誰が赤字会社を買うのか?

M&Aの実務, 誰でもできるM&A

前回のコラムでは赤字企業・債務超過の企業がM&Aに成功した事例を紹介しました。
では、いったい誰が赤字企業を買うのでしょうか?

誰が赤字会社を買うのか

赤字の債務超過会社が譲渡された例をいくつか挙げます。

① 酒類卸会社の買収

(買い手:酒類卸会社 売り手:酒類卸会社 営業権:酒類卸免許・特約店資格・販売網)
・東日本で酒類卸業を営むA社は九州の同業者B社を買収した。B社の酒類卸免許や有名メーカーの特約店資格、加えて地域に根差した販売網の獲得を目的としていた。

② 美容教室の買収

(買い手:カウンセラー養成学校 売り手:美容教室 営業権:会員組織・美容教室ノウハウ)
・カウンセラー養成学校を営むK社は、数百人の女性会員を有する美容教室の運営会社を買収した。会員拡大と新商品開発を課題とするK社は、互いの組織と商品によるシナジーを目的としていた。

③ 豆腐店の買収

(買い手:ECサイト運営会社 売り手:豆腐店 営業権:大正から続く業歴・豆腐スイーツ)
・ECサイトを展開するG社は、大正時代からの歴史を持つ豆腐製造店R店を買収した。G社は、R店が築き上げた歴史による自社のバリューアップと、同店の持つ豆腐を使った健康スイーツを自社サイトにて販売することを目的とした。

④ ビルメンテナンス会社の買収

(買い手:ビルメンテナンス会社 売り手:ビルメンテナンス会社 営業権:顧客・人材)
・九州のビルメンテナンス会社D社は関東の同業者P社を買収した。新規開拓の難しい業界でP社の持つ顧客もさることながら、社員・資産を引き継ぎ関東進出を早期に達成することを目的とした。

このように、決算書に表れない「見えない資産」が高値に判定されて譲渡がまとまった債務超過・赤字会社はたくさん存在します。買い手が譲渡企業に魅力を感じるのは、むしろ人材、技術、歴史といった見えざる資産にあるといってよいでしょう。

見えない資産の棚卸しがポイント

「見えない営業権」は時には大きな価値を生み、譲渡金額を左右します。しかし多くの経営者は、自分の会社にそんな資産があることに気付いてはいません。

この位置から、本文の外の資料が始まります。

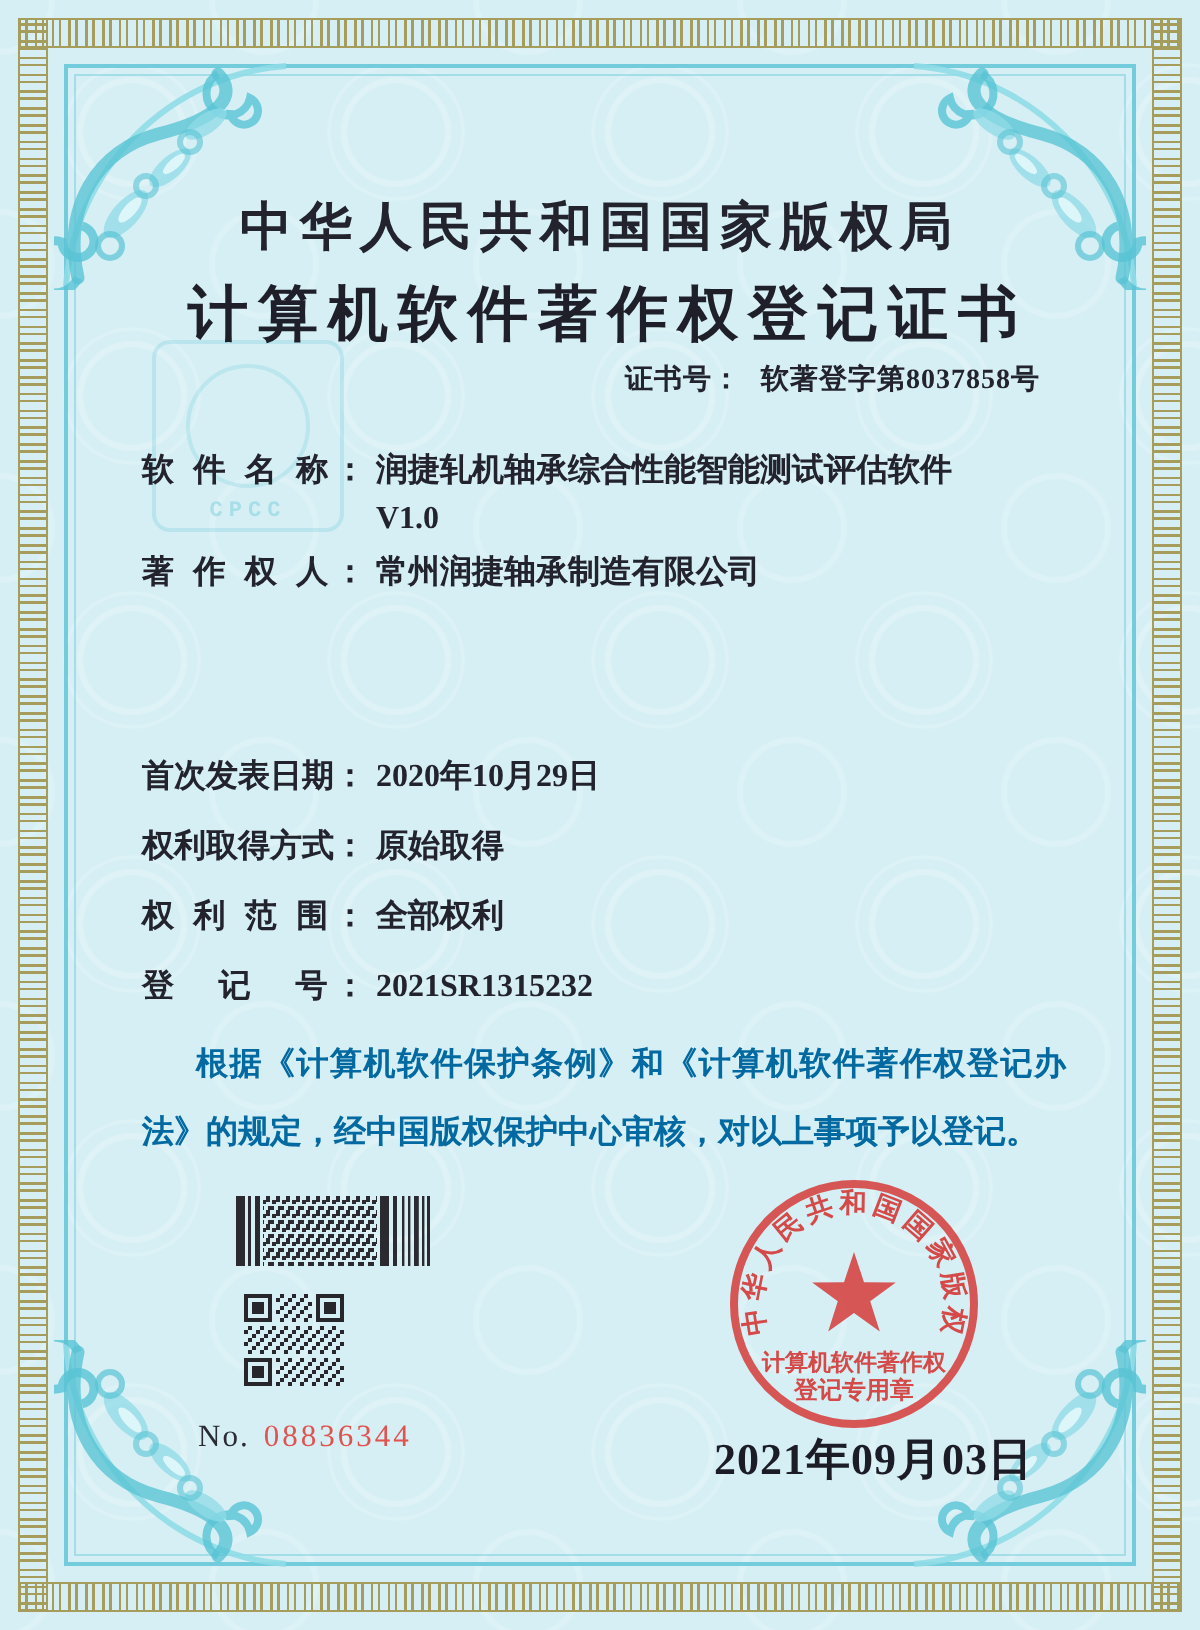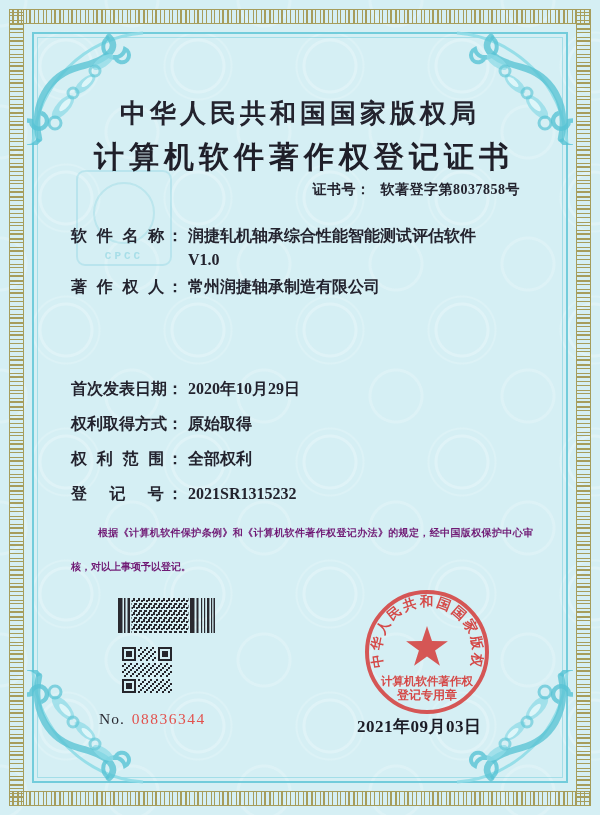--- a/index.html
+++ b/index.html
@@ -89,8 +89,8 @@
   .r7{top:482px;}
   .statement{
     position:absolute;left:71px;top:516px;width:462px;
-    font-size:10px;font-weight:bold;line-height:34px;text-indent:27px;
-    text-align:justify;color:#701a75;
+    font-size:16px;font-weight:bold;line-height:34px;text-indent:27px;
+    text-align:justify;color:#0369a1;
   }
   
   .barcode{position:absolute;left:118px;top:598px;}

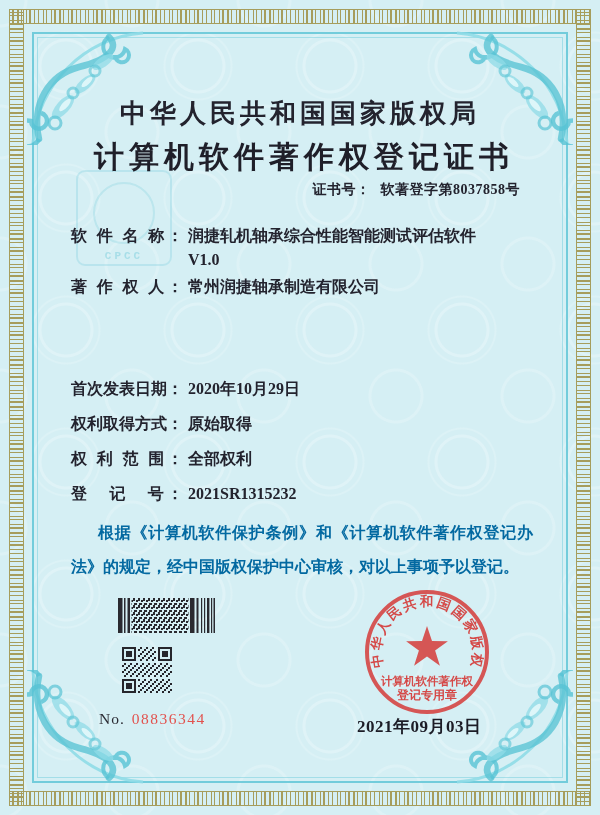--- a/index.html
+++ b/index.html
@@ -103,7 +103,7 @@
   .seal{position:absolute;left:353px;top:582px;width:148px;height:150px;}
   .seal text{font-family:"Liberation Serif","DejaVu Serif",serif;}
   .issue-date{
-    position:absolute;left:357px;top:715px;font-size:17px;font-weight:bold;
+    position:absolute;left:357px;top:715px;font-size:22px;font-weight:bold;
     letter-spacing:.5px;color:#1c1c26;
   }
 </style>

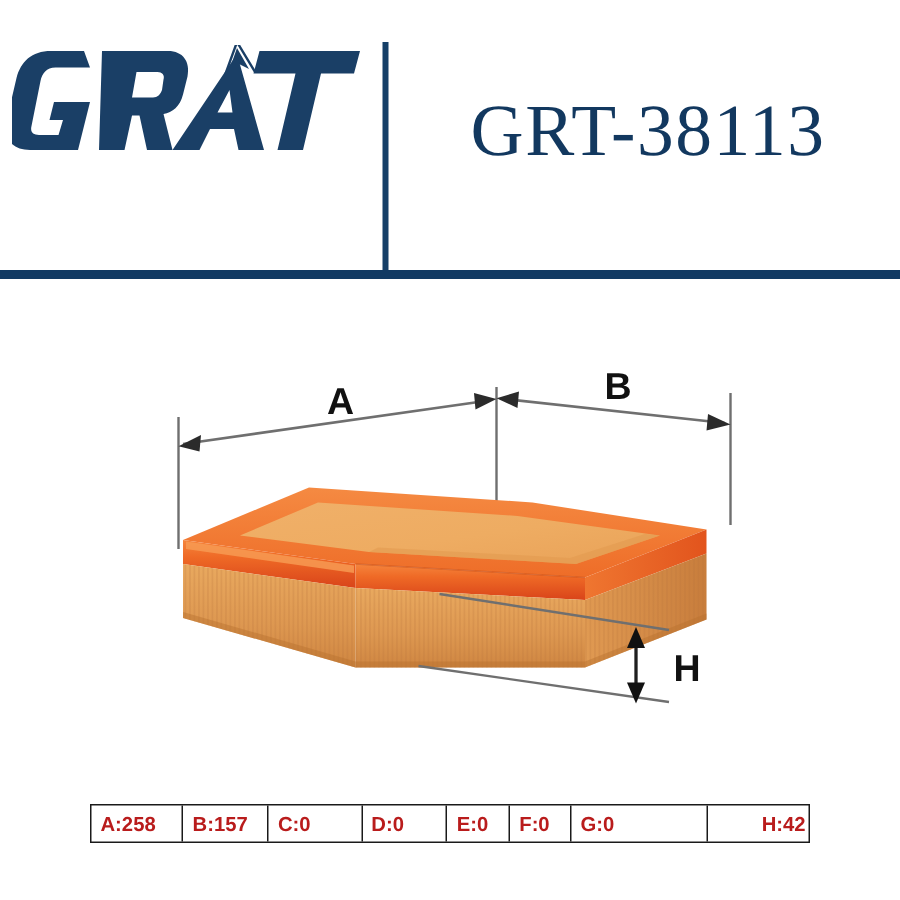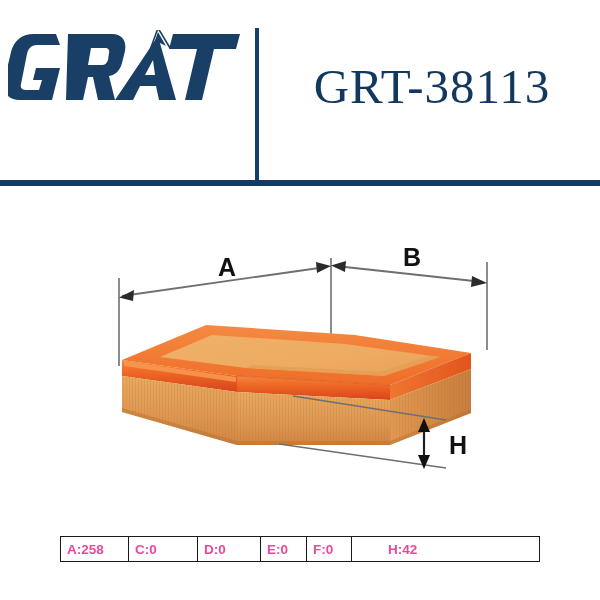--- a/index.html
+++ b/index.html
@@ -131,7 +131,7 @@
     font-family: "Liberation Sans", sans-serif;
     font-weight: bold;
     font-size: 13.5px;
-    color: #ec4899;
+    color: #b91c1c;
     letter-spacing: 0px;
     white-space: nowrap;
     overflow: hidden;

宮近工業は、たまたま金融機関のアドバイスで、この「資産」に気付き譲渡に成功しましたが、「宝の山」の存在に気付かず、廃業したり低い金額で譲渡されたりしている例は多々あります。それは売り手にとっても買い手にとっても、また社会にとっても大きな損失といえます。
引退を考える経営者の皆様は廃業や安易な譲渡を選択する前に、ぜひ自社の「見えない資産」の棚卸しをしてみてください。そこに驚くような「お宝」が発見できるかもしれません。